Gates to Take Stand Monday

 
 
By Darryl K. Taft  |  Posted 2002-04-19
 
 
 

Microsoft Corp. Monday will enter the second week of its courtroom defense against the group of states that have proposed stiff penalties against the software giant, with witnesses including its Chairman and Chief Software Architect, Bill Gates.

"We plan on calling Mr. Gates to testify on Monday, April 22," a Microsoft statement said. "He will be the eighth Microsoft witness and will take the stand in the sixth week of the trial.

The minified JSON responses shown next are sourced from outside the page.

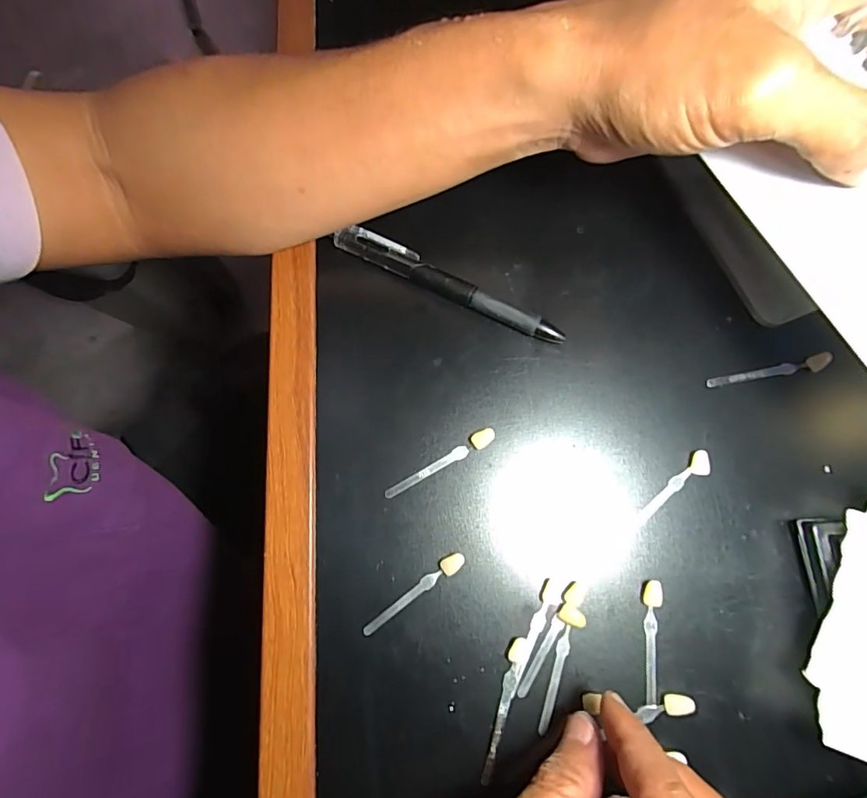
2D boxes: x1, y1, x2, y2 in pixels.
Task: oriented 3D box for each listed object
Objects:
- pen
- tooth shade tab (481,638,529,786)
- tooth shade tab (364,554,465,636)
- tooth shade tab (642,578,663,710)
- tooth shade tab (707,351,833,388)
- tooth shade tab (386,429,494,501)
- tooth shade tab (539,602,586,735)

"Mr. Gates will testify on the evolution of the PC ecosystem and Microsofts role in fostering innovation in the PC industry," the statement said. "He will also testify on how the remedies proposed by the non-settling states would imperil not only Microsofts business, but also cause harm to the PC industry and to consumers."

"Bill Gates is glad to have the opportunity to testify in the remedy proceedings," the statement continued. "He will address the evolution of the PC industry and the critical role Microsoft, PC manufacturers and independent software vendors have played in making computing accessible to consumers and making technology an engine for economic growth. Like other Microsoft witnesses, including representatives from many sectors of the PC ecosystem, he will speak to the potential harm to consumers and the industry posed by the non-settling states remedy proposals."

In addition to Gates, Microsoft witnesses next week are expected to include Chris Jones, vice president of the Windows Client Team, and Rob Short, vice president of the Windows Base operating system kernel, and additional witnesses from the high-tech industry, Microsoft said.

David Cole, Microsofts senior vice president of MSN and personal services, will continue on the witness stand in defense of the company he has been with for more than 15 years. Cole spent about 30 minutes on the stand Thursday before U.S. District Judge Colleen Kollar-Kotelly called off the proceedings for the day.

Cole spent his brief time on the stand sparring with John Schmidtlein, an attorney for the states, over Microsofts plans for private user information from its Passport service.